- **PROVIDED TEXT**:
This was the first time we've put together a daily route for the entire tour. If you've read along you'll know that we liberally copied routes and specific gps tracks from a host of other Cycle Blazers so the process of creating a daily route was very easy.

We will certainly do this for future trips as it gave us a really good structure for the tour. Having a defined daily route didn't mean that we slavishly stuck to it though. We often changed the route on the fly or in a few cases, changed it completely and went somewhere else. However, the rigour of having a detailed plan to start with took a big underlying stress factor out of the whole tour.

So I guess you can teach an old dog new tricks. This was something new for us and it's something we'll stick with.

We'll also use the 'copy and paste' / K-tel Greatest Hits method for overall touring planning as well. The reality is that we will very likely be touring in areas that many other Blazers have already been. When we see something great that someone else has already done we won't try and reinvent the wheel. A RWGPS file export with a few tweaks if necessary will work just fine. We will inevitably have days where we make our own routes as part of the overall tour, and hopefully they will be good enough to inspire others to copy them too;)

This tour was, in general, well off of the 'major touring routes' and was 90% or more on small roads as opposed to dedicated bike routes / infrastructure. For Southern France and Spain this proved to be ideal as these 'small' roads were almost always completely devoid of motor vehicles. Once again, these types of roads will be a key feature of future tours. Dedicated bike routes are great, but not always necessary for a great and safe tour.

Another brilliant new feature (for us!) was the incorporation of a couple of 'hub & spoke' sections, Pont en Royans, Rocamadour and Girona in particular. Doing this allowed some fantastic unloaded rides through some amazing terrain. These will definitely be a feature, perhaps the defining one, for future trips.

It may be a function of getting older (we think that it's also part of getting wiser) that this tour was consciously planned for shorter days with less saddle time, on average, than our previous tours. There will be more on this in the 'Numbers' post that follows, but we did go into this knowing that we would have a lot more climbing than previous tours and that we wanted to have the time and the energy to enjoy each day, and we did. This also is a nod to the experience of other CB’ers whose tracks we were following that kept our … correction,  my …. hubris in check. It’s not only ok, but wise to have 50-60 km days in the Pyrenees.

The Gear

Camping Stuff

Poor Agnes and her Feather Friend.

We paved a good portion of the road to Hell  when it came to camping.

- **MATERIAL SHOWN**:
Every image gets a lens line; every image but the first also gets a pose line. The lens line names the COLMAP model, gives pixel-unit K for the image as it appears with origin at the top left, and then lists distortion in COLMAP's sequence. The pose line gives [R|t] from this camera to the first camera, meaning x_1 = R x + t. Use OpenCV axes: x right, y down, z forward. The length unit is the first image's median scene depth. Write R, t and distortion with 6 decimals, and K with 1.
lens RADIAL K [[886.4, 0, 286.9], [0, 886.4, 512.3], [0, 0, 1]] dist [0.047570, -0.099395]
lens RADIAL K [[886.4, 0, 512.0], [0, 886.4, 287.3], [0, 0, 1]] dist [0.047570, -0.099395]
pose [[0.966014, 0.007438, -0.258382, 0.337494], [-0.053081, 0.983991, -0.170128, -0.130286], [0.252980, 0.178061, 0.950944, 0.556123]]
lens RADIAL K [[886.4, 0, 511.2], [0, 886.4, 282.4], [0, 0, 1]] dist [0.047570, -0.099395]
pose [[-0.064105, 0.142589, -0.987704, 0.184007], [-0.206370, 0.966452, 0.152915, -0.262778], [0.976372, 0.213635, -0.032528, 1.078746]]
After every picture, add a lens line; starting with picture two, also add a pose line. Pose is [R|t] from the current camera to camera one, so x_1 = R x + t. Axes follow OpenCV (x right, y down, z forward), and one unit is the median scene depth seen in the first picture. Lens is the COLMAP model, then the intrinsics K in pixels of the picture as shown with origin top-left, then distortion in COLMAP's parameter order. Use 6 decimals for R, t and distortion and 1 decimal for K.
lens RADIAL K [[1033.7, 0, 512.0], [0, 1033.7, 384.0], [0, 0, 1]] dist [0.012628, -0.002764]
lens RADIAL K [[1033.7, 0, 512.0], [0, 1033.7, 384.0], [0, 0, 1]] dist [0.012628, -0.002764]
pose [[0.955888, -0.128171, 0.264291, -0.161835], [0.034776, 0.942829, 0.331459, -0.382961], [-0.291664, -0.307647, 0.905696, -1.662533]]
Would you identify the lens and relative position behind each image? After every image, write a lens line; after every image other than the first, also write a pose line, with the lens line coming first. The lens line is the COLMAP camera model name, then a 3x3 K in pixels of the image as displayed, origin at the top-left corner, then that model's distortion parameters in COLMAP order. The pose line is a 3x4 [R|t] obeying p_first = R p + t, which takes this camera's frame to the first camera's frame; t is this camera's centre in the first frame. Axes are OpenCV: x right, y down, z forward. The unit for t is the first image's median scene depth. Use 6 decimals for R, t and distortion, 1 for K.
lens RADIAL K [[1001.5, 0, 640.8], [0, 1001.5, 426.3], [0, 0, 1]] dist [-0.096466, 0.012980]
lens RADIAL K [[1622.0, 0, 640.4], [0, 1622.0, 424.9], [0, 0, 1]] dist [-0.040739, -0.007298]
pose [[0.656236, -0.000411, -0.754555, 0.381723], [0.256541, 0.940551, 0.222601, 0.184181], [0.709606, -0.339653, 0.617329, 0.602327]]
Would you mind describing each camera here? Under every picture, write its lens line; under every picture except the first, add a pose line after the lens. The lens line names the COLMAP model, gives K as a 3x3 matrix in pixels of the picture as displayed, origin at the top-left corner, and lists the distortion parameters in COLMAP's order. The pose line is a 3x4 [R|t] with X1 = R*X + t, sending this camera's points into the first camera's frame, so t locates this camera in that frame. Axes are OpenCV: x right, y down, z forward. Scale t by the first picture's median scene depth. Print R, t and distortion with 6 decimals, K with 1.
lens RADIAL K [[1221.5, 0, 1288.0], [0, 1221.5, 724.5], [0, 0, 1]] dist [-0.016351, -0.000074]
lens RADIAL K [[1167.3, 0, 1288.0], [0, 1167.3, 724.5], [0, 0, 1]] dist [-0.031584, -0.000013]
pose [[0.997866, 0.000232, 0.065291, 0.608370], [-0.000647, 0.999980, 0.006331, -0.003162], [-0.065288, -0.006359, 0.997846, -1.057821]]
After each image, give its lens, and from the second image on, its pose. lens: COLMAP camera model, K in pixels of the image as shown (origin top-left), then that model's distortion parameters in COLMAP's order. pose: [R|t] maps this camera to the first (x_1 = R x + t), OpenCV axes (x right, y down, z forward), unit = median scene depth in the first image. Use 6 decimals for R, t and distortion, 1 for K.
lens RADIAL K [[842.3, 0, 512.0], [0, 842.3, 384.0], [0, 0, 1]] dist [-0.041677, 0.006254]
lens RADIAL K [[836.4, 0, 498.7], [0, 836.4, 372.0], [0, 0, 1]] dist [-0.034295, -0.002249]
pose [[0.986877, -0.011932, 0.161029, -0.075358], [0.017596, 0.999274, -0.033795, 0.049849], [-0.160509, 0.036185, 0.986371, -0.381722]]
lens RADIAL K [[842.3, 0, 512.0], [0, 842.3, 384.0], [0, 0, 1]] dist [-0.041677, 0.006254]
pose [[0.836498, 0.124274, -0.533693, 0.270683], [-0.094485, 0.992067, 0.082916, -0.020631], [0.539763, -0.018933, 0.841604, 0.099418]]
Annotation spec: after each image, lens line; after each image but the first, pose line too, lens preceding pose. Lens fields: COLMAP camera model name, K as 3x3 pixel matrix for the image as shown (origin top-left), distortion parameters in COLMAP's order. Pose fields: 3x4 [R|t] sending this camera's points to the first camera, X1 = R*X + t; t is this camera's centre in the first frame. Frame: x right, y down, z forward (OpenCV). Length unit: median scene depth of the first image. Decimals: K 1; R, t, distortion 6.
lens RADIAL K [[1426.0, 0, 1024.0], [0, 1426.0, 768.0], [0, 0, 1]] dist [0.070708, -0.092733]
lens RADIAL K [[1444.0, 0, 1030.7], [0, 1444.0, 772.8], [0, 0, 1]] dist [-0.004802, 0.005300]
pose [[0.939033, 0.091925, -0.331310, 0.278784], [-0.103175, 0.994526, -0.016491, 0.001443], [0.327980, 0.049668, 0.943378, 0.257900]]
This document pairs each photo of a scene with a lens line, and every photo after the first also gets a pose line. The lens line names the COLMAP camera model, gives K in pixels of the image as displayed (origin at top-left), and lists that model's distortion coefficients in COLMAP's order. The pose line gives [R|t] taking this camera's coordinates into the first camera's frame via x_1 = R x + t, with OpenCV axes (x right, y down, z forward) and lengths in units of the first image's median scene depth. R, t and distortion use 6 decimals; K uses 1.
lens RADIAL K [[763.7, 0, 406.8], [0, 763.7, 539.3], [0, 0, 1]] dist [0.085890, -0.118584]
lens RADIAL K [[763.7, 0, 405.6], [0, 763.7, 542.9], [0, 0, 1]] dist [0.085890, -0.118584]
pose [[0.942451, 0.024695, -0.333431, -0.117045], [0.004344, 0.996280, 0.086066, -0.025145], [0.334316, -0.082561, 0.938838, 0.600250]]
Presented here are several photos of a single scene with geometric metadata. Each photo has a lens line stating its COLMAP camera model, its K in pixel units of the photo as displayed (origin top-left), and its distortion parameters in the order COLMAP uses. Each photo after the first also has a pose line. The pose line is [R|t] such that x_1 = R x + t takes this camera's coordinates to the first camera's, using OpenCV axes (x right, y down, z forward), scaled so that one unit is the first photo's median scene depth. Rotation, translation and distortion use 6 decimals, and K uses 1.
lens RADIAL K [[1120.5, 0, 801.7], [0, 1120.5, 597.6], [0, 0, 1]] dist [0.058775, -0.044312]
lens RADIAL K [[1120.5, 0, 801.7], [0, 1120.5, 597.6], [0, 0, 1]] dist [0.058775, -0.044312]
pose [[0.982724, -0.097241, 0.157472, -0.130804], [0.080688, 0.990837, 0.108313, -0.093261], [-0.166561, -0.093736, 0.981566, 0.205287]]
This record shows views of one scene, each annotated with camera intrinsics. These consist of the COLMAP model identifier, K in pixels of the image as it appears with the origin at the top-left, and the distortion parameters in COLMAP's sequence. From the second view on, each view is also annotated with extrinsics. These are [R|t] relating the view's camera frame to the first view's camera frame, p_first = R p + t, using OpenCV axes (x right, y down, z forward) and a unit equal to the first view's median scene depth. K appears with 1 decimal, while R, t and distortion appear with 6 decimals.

- **REQUIRED WORK**: Quote the bike tour text word for word, starting at "This was the" and ending at "was very easy.". The data has no connection to the bike tour text.

- **ANSWER BELOW**:
This was the first time we've put together a daily route for the entire tour. If you've read along you'll know that we liberally copied routes and specific gps tracks from a host of other Cycle Blazers so the process of creating a daily route was very easy.